Transporte Óptimo (OPT) is a mathematical theory and computational framework used to study the movement of mass (or distributions) in a way that minimizes the cost associated with transporting that mass from one location to another. Originally developed in the early 20th century, this concept has gained significant traction in various fields, especially in aprendizaje automático, visión por computadora, and statistics.
At its core, Optimal Transport seeks to find the most efficient way to transform one probability distribution into another. This is often visualized as moving ‘mass’ from one shape (distribution) to another while minimizing the total cost of transportation. The cost can be defined in various ways, such as the Distancia Euclidiana between points in space. The theory provides a robust mathematical foundation for comparing distributions, enabling applications such as adaptación de dominios, morphing de imágenes, and generative modeling.

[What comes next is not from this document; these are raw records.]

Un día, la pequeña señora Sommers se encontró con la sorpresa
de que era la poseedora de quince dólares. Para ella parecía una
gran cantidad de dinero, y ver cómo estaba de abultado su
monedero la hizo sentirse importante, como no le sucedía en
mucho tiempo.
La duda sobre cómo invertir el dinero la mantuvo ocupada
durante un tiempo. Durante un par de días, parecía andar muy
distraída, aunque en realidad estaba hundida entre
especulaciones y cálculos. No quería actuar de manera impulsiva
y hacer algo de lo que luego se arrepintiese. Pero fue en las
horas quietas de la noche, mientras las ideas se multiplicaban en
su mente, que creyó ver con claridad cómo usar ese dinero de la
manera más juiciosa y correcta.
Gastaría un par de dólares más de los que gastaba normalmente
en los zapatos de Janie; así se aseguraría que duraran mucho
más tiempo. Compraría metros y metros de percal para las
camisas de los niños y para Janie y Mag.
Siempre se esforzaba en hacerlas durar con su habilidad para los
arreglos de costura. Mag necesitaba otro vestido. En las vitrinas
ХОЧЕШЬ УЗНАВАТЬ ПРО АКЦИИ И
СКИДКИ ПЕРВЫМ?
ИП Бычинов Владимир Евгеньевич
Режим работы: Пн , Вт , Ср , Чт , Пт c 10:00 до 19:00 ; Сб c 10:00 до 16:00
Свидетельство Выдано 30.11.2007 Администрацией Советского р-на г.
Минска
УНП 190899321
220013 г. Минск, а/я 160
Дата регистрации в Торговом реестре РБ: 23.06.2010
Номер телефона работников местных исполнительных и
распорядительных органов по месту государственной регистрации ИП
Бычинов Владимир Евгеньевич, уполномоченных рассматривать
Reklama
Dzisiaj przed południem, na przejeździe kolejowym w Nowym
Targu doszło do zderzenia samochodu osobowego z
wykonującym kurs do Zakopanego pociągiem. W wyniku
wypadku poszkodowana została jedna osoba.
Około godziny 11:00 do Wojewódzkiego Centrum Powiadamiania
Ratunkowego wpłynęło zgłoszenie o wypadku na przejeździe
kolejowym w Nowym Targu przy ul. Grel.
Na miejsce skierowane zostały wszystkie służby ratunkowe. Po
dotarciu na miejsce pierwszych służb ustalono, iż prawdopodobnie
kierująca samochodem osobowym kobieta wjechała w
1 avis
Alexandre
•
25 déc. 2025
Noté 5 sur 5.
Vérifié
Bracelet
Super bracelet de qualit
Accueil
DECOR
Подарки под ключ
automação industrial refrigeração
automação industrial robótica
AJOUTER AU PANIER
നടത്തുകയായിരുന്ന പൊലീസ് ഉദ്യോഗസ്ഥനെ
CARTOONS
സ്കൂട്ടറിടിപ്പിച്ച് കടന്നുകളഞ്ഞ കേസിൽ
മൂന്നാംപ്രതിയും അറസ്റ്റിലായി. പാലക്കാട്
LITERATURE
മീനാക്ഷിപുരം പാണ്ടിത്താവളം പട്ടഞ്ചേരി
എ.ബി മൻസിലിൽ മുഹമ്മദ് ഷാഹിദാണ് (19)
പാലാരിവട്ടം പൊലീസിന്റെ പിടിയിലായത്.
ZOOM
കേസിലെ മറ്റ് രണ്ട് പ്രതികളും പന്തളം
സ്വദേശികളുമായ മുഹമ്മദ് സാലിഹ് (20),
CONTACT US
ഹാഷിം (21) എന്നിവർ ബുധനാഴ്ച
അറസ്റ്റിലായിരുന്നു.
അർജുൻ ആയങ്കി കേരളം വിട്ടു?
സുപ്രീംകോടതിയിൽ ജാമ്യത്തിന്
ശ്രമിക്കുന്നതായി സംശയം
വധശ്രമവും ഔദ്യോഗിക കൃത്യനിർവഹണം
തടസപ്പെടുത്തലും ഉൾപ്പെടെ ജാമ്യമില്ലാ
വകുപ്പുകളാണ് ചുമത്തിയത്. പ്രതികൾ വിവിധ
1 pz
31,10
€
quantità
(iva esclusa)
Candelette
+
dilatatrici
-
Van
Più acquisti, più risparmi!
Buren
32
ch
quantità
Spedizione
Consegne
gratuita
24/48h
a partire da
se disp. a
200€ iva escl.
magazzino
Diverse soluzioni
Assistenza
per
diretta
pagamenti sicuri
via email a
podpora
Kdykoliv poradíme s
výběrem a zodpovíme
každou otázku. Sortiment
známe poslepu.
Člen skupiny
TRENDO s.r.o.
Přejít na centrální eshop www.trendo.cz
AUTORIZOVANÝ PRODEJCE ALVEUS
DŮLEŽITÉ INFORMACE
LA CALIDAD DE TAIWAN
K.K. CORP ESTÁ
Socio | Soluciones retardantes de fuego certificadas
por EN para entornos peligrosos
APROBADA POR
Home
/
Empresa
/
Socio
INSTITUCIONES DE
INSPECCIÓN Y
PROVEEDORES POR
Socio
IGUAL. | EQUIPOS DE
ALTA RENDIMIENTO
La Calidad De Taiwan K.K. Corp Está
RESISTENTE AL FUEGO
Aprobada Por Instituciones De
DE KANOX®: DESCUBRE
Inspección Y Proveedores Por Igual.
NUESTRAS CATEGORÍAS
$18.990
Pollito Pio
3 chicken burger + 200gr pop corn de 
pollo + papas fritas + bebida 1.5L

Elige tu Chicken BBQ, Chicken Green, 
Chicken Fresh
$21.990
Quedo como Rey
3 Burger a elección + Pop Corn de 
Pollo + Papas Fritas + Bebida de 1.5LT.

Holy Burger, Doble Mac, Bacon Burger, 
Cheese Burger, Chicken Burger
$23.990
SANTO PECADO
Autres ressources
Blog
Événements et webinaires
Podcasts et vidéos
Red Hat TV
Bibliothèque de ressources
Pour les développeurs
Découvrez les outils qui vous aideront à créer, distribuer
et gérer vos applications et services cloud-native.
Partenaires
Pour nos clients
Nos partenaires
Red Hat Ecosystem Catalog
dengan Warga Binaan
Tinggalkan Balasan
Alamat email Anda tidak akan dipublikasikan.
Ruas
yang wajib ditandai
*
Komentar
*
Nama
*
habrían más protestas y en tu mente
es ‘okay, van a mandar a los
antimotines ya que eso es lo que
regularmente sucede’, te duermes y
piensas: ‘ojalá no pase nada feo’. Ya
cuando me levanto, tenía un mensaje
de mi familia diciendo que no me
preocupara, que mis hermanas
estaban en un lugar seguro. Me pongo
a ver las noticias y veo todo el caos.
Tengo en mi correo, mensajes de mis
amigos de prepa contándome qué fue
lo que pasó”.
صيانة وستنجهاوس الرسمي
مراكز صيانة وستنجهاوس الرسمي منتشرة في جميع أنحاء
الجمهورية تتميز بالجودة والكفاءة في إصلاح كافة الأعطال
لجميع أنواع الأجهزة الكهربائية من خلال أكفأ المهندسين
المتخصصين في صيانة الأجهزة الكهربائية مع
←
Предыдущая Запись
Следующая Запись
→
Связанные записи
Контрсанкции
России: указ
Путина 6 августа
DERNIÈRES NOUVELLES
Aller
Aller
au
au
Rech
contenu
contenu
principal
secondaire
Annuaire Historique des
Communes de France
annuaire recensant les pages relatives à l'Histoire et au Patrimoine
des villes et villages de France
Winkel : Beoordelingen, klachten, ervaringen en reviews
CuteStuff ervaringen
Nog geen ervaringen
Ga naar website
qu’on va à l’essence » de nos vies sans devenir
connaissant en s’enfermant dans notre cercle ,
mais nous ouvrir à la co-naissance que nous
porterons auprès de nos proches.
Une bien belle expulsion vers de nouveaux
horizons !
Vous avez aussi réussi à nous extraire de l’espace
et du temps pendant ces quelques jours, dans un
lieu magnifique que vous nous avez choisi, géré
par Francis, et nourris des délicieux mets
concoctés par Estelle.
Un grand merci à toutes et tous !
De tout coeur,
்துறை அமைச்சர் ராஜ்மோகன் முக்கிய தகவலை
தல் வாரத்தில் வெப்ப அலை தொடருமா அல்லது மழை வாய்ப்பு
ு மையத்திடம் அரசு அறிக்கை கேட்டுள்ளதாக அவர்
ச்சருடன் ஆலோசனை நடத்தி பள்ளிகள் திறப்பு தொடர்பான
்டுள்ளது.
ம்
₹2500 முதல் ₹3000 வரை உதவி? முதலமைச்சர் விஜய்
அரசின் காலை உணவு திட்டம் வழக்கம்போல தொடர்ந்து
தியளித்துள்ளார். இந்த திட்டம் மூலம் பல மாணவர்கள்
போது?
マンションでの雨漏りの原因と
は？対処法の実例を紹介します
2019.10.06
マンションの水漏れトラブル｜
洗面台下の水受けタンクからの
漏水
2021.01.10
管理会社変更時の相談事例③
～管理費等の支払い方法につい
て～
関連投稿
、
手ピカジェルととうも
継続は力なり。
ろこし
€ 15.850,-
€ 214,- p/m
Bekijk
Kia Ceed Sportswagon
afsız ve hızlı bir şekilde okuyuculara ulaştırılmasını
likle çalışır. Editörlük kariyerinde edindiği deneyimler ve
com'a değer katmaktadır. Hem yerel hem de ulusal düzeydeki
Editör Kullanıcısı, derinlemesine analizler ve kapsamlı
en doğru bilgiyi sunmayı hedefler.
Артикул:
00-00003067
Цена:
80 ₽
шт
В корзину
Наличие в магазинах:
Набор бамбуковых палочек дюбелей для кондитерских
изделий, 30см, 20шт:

In the context of AI and machine learning, OPT has been utilized in various algorithms to improve tasks such as clasificación de imágenes, object detection, and generative adversarial networks (GANs). By allowing for a more nuanced understanding of the differences between distributions, Optimal Transport can yield superior results in tasks that involve comparing data sets or generating new data that closely resembles a training set.
Además, se han desarrollado numerosos métodos computacionales, como la distancia Sinkhorn, para hacer que la implementación del Transporte Óptimo sea más factible en la práctica, permitiendo el cálculo eficiente de planes de transporte incluso para problemas a gran escala.